Country pop singer Kaylee Bell's new song declares: "I was made to do something more than just get by."
It's a sense the New Zealand singer-songwriter has felt since the age of four, when she began competing in country town talent quests dressed in spangly cowgirl jackets.
"I grew up in a tiny little country town and the safe option would have been to go off to uni," Bell told AAP ahead of the Tamworth Country Music Festival.
"But I always had this gut feeling that was not my path, and I've always taken the harder route."
It seems fitting Bell's new synth-pop soaked single, with Auckland singer Navvy, is called Life Is Tough (But So Am I).
Her professional career began in her teens with flat-out rejection from New Zealand commercial radio stations that refused to play country songs.

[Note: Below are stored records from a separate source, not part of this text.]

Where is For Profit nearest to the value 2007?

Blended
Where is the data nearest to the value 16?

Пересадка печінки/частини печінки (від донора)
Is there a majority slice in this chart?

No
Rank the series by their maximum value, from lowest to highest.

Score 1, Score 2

Bell packed up and moved to Australia, where she won Tamworth's Star Maker contest for emerging talent in 2013.
She has since lived on-and-off in Nashville, the country music mecca known as the "10-year town" for the time it takes artists to break through.

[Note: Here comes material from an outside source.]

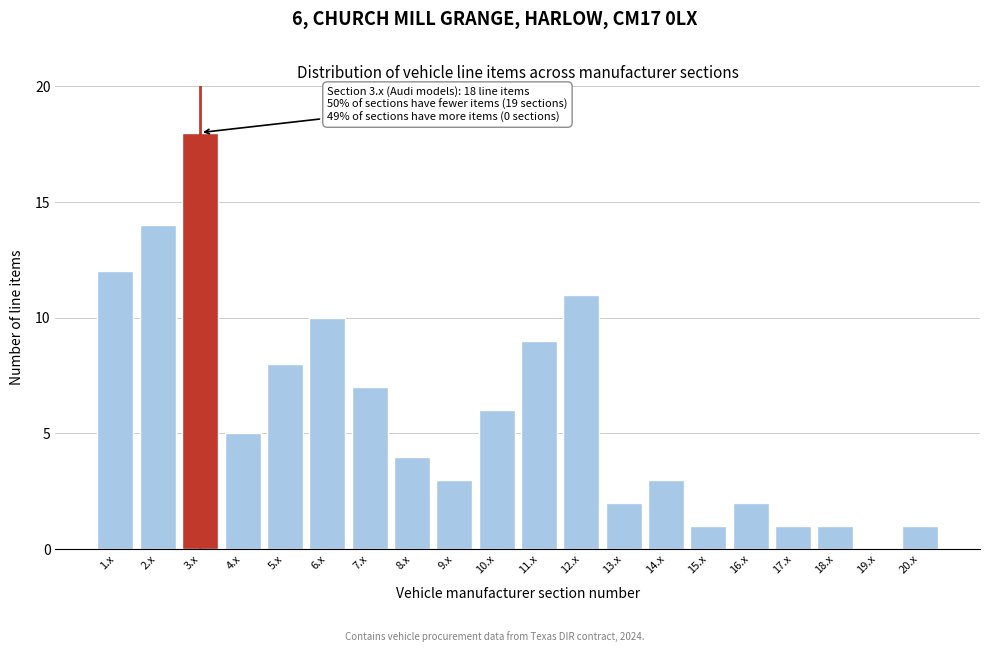

Reading right to left, what are all the values shown in this chart?

20.x=1	19.x=0	18.x=1	17.x=1	16.x=2	15.x=1	14.x=3	13.x=2	12.x=11	11.x=9	10.x=6	9.x=3	8.x=4	7.x=7	6.x=10	5.x=8	4.x=5	3.x=18	2.x=14	1.x=12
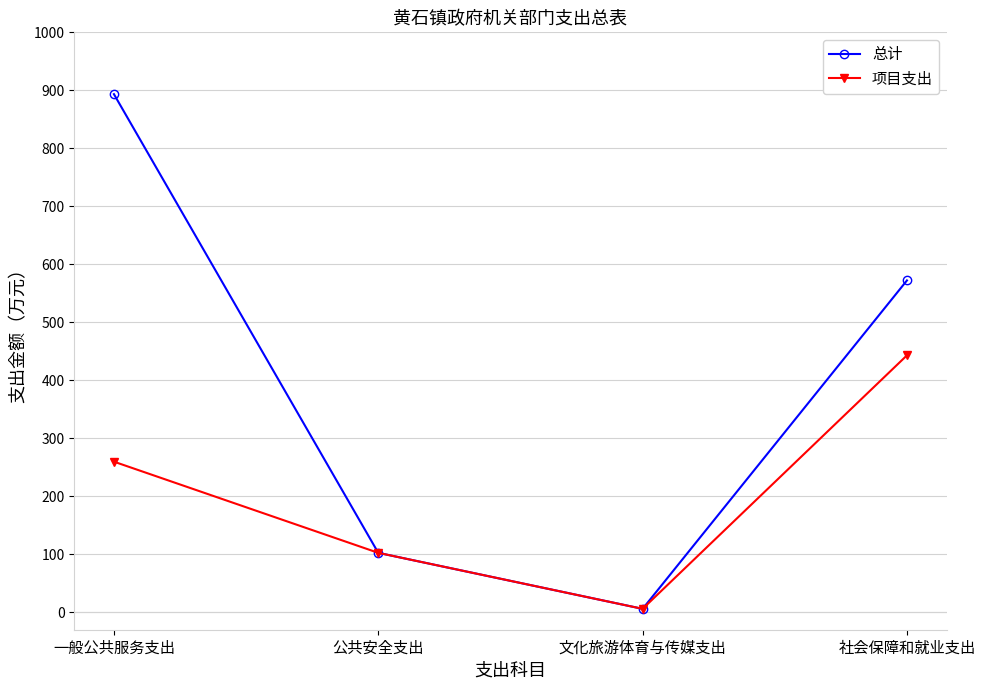

True or false: 总计 has a value of 61.6 at 公共安全支出.

False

"Every day there is an opportunity because you never know who you're going to meet," Bell said.
"You're one degree away from someone changing your life.
"But in the same breath, there's so much talent in that town, there's a lot of politics and hoops you've got to jump through."
So Bell just keeps jumping.
She appeared on The Voice reality show singing her ode to Keith Urban in front of the man himself in 2022, with the sweet refrain, "hope you think of me when you play that Keith".
The track Keith hit number 12 on the US Billboard country digital songs sales chart in 2023, and she is the most streamed female country artist in Australasia.
Bell also lived out a dream of playing to stadium crowds, supporting Ed Sheeran on the New Zealand leg of his Mathematics tour.
At the end of a stellar year, she won the US Country Music Association's Jeff Walker global country artist award, which recognises musicians signed outside America.
"As much as I've had a lot of great success in the last 12 months, there's been 14 years of hard work underneath," Bell said.
"The award was very much a nudge: you're in the right place, you're doing the right thing, you're on the right path."
With an upcoming album and a tour in the works, Bell is also nominated for Female Artist of the Year at the Golden Guitar awards on Saturday night.
Tamworth will always be the place Bell first felt embraced as an artist.
"It felt like a big warm hug from the Australian country industry," she said.
"I hadn't had that growing up, so I get a lot of warm, fuzzy feelings when I think about Tamworth."